Color me blue ... voters leave a polling station in Tunis. "People's faces sometimes tell more than the whole procedure. There's serenity and joy at the same time," Gabriele Albertini, head of the European Parliament delegation, said. "A few times I saw people -- young and not so young -- with the tears in their eyes." (Photo: AFP)
Euronews said there were long lines of people outside almost all polling stations across Tunisia waiting to cast their votes to elect an interim assembly to run the country and draft a new constitution. About 4.1 million people had registered to vote out of more than 7 million who were eligible in the nation of about 10.4 million people.
The people of Tunisia toppled President Zine el-Abidine Ben Ali, becoming among the first in the region to cast off longtime rulers in what has become known as the Arab Spring.
Euronews said the moderate Islamic Ennahda party was expected to win a plurality of the 218 seats but without a majority will need to form a coalition. Results are expected to be released Tuesday.
Tunisia Live reported the top elections official, Kamel Jendoubi, said while the polling went smoothly without major problems or interruption, there were some electoral infractions.
"We have information about meetings of large number of people in front of voting places shouting slogans," he said, adding "short messages were sent by mobile phones" and there had been some "soft intimidation efforts to influence voters."
None of the violations were serious enough to impact the final results, however.
"People's faces sometimes tell more than the whole procedure. There's serenity and joy at the same time," Gabriele Albertini, head of the European Parliament delegation, said. "A few times I saw people -- young and not so young -- with the tears in their eyes."

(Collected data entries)
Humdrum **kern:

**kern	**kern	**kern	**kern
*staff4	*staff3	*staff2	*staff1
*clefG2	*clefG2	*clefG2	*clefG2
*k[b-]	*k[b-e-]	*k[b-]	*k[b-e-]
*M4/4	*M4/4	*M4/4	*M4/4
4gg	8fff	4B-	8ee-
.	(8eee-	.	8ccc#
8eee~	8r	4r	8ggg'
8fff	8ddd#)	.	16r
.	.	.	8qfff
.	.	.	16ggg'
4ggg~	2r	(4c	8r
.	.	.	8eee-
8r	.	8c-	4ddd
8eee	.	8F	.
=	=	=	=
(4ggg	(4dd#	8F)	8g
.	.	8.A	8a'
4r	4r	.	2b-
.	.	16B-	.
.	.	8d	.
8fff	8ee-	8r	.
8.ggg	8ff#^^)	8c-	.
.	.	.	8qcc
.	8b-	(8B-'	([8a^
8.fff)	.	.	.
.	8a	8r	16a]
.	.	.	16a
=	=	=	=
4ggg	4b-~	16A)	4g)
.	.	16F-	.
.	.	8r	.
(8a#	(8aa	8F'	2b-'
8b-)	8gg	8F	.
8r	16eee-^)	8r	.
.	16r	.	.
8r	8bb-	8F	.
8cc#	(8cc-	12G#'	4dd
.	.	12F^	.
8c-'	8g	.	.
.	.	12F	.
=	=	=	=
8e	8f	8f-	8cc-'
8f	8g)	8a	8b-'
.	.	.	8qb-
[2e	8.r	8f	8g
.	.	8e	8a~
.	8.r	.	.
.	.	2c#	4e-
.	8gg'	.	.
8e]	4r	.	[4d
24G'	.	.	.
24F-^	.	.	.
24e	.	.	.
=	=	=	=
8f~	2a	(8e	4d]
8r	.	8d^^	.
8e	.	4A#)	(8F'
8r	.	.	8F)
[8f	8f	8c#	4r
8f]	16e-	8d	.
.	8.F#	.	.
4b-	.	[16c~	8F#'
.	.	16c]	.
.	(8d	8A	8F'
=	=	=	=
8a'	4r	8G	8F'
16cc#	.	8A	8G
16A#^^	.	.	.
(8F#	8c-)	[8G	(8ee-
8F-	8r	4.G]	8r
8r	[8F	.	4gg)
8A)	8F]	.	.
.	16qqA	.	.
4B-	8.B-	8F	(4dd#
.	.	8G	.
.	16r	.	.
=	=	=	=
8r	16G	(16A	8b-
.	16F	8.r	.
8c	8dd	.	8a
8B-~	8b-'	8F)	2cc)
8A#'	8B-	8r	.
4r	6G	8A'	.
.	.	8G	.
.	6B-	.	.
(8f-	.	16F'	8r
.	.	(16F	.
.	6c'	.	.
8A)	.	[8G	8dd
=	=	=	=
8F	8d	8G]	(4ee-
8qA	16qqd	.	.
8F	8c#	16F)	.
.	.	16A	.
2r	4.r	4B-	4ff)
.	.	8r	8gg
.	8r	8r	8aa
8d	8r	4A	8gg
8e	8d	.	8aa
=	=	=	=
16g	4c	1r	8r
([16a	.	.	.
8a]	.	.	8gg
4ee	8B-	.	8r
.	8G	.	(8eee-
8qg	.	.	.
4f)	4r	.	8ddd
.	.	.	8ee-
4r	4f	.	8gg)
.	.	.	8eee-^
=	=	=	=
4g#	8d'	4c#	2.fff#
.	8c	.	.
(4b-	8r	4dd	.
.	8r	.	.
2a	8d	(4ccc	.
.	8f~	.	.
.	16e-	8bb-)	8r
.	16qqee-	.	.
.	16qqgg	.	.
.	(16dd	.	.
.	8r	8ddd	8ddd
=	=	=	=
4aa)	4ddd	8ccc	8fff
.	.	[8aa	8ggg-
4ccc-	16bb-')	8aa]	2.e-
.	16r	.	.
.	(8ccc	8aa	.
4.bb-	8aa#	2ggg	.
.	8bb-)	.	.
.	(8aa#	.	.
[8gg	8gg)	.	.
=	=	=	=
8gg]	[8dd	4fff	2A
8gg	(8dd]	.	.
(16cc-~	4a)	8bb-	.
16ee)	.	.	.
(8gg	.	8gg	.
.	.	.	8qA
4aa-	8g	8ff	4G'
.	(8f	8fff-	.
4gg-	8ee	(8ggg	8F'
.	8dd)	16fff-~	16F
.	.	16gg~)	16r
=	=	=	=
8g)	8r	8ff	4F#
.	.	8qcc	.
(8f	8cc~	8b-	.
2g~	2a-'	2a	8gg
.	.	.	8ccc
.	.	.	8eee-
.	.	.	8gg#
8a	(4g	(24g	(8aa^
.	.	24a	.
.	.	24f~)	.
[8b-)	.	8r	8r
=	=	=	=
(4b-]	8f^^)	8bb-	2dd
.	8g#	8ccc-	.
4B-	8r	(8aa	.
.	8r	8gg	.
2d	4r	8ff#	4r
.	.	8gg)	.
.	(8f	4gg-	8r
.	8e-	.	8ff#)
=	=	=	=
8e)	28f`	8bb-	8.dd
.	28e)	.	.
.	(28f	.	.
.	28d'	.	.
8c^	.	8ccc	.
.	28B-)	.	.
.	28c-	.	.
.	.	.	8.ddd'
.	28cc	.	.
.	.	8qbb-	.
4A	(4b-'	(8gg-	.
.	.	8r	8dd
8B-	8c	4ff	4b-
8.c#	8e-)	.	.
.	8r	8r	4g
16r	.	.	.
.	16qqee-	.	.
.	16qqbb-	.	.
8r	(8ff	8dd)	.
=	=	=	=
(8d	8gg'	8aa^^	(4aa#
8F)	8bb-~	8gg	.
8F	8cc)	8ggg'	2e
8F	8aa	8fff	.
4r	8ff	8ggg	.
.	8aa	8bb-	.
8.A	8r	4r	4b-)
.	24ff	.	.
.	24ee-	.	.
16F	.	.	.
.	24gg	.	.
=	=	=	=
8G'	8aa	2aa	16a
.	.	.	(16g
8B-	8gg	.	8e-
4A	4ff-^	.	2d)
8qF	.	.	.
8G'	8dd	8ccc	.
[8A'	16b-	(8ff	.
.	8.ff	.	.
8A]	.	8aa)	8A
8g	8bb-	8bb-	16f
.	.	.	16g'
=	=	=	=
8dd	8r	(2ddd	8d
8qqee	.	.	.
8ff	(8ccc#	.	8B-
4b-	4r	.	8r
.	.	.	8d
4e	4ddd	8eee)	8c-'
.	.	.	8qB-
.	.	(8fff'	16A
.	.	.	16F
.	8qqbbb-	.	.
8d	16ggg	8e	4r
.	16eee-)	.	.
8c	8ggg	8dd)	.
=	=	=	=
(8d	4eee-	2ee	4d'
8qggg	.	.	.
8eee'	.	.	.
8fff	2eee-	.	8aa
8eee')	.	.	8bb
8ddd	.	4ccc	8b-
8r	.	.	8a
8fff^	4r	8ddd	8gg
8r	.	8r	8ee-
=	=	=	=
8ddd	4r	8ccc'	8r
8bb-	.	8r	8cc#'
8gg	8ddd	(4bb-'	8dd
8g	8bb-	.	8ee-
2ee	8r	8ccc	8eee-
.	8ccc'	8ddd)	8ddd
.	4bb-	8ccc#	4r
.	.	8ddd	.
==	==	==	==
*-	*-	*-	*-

Task statement ▸ According to the Tunisian election excerpt, how many people had registered to vote?

Answer in full ▸ About 4.1 million people.